Freitag, 10. Juli 2020

2020 - das Bradburyjahr

ay Bradbury ist am 22.8.1920 geboren. Es ist ein Zufall, daß ich ihn ausgerechnet hundert Jahre später für mich entdeckt habe. Angefangen hat mein Interesse für ihn eigentlich mit der Geschichte Die vergessene Marsstadt, die zugegebenermaßen etwas verwirrend ist, jedoch durch seinen bemerkenswerten Schreibstil auffällt. Hanna Bautze, die diese Geschichte für eines ihrer Bücher auswählte,  prägt mich also immer noch, nicht nur in meiner Jugendzeit. Bradbury war ein Allrounder, SciFi, Fantasy, Horror oder banales aus dem Alltag konnte er entsprechend umsetzen, oft verschwimmen seine Geschichten und zeigen alle verschiedenen Genreelemente. Er bewog mich deswegen dazu, keine eigene Buchregalrubrik "SciFi" zu machen. Alle SciFi-Anthologien ordne ich entsprechend der Verlagszugehörigkeit in meine beiden großen Regale  für Horror, Grusel und Phantastik ein. 
Im Moment lese ich Geh nicht zu Fuß durch stille Straßen, eine Sammlung mit 22 Kurzgeschichten aus den 1940ern und 1950ern, erschienen 1980 bei Heyne. Das Umschlagbild ist von Karel Thole.
Der Vermerk im Buch "Ungekürzte Neuausgabe" ist ein Hohn, denn das entsprechende Original The golden apples of the sun weist mehr Geschichten auf. Überhaupt, über den Inhalt ist nichts auszusetzen, aber ich empfinde diese Ausgabe von Heyne lieblos aufgemacht. Kein Vorwort, keine weiteren Angaben zu den Geschichten, die ohne  abschließende Zwischenseite in einem durchgehen. 
Der Klappentext auf der Rückseite ist auch sehr knapp gehalten, mit einem Foto des Autors und einem Zitat Günter Zehms aus  Welt der Literatur:
"Von seinen Erzählungen her gesehen, ist der Schriftsteller Ray Bradbury nur noch mit Edgar Allan Poe zu vergleichen ... Mit ihnen hat Bradbury ein Terrain gewonnen, auf dem er nicht mehr einer unter vielen, sondern der absolute Meister ist. Meister einer Literaturgattung, der die Gegenwart gehört und wahrscheinlich auch die Zukunft."

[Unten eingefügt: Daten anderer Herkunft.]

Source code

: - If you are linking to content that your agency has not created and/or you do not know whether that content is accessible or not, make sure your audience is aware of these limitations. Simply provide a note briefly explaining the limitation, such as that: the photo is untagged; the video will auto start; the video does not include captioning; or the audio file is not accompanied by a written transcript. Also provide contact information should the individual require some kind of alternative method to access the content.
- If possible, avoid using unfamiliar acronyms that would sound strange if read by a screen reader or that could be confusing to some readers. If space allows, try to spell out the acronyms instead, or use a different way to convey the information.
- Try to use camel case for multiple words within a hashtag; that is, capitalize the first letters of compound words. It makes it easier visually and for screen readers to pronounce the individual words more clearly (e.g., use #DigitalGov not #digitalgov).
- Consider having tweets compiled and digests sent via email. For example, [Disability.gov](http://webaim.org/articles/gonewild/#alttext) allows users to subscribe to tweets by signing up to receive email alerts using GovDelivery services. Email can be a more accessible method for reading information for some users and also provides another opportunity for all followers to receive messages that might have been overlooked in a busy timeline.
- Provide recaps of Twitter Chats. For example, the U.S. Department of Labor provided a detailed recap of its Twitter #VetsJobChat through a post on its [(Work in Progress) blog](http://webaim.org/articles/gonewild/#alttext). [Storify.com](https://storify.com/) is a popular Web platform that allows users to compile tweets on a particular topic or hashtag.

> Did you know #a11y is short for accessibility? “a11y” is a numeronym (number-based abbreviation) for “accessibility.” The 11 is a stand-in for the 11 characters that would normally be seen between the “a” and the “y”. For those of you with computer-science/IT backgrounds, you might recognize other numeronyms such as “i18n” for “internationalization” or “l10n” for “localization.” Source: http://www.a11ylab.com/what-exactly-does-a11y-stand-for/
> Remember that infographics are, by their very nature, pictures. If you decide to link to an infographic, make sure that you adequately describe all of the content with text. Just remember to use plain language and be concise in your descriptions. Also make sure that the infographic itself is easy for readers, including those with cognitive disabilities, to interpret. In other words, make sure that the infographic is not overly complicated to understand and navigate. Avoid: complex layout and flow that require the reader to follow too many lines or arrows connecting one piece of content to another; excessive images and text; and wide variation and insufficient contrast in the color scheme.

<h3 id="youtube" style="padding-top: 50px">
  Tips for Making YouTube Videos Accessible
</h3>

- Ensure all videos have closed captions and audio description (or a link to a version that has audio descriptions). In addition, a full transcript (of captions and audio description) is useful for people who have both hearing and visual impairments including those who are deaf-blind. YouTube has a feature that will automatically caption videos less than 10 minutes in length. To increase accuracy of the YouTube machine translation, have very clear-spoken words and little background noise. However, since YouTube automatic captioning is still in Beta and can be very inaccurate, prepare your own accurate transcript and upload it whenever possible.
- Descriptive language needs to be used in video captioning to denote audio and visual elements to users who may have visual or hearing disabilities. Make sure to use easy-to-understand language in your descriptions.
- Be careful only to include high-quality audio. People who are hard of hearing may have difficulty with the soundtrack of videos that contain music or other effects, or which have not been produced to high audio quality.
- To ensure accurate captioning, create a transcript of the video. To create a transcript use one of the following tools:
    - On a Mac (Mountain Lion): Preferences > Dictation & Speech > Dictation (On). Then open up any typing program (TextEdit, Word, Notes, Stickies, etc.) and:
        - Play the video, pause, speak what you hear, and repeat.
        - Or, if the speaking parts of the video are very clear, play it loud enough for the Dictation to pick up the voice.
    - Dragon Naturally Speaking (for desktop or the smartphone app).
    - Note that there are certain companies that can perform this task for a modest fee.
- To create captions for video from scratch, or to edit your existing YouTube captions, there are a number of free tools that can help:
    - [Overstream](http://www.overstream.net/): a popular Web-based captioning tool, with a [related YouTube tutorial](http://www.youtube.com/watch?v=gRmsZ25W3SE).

 Er war vielseitig und schrieb schnörkellos, sein Stil war aber auch variantenreich wie seine Thematik und dieser angepaßt. Bradbury konnte  aus banalen Alltagsgeschichten interessantes herausmeißeln, wie etwa in "Die große Welt da drüben", in der eine Analphabetin Besuch von ihrem des Lesens und Schreibens fähigen Neffen bekommt (durch ihn bekommt sie endlich Briefe und einen Briefkasten) oder "Das Kraftwerk", worin ein Paar Schutz vor einem langen Sarkregen in einem Stromumpsannwerk findet (Die Frau reist in ihrer Vorstellung als Teil des Stroms durch die USA).
Wenn ich jetzt weiter Bradburys Erzählungen sammle, dann halte ich mich an den Diogenes-Verlag, dessen Ausgabe Lange nach Mitternacht mir von der Gestaltung her viel besser gefällt. 


Als ich die beiden Fotos zum Buch machte, habe ich schnell noch meine Lina "mitgenommen", die auf ihrem Kratzbaum döste.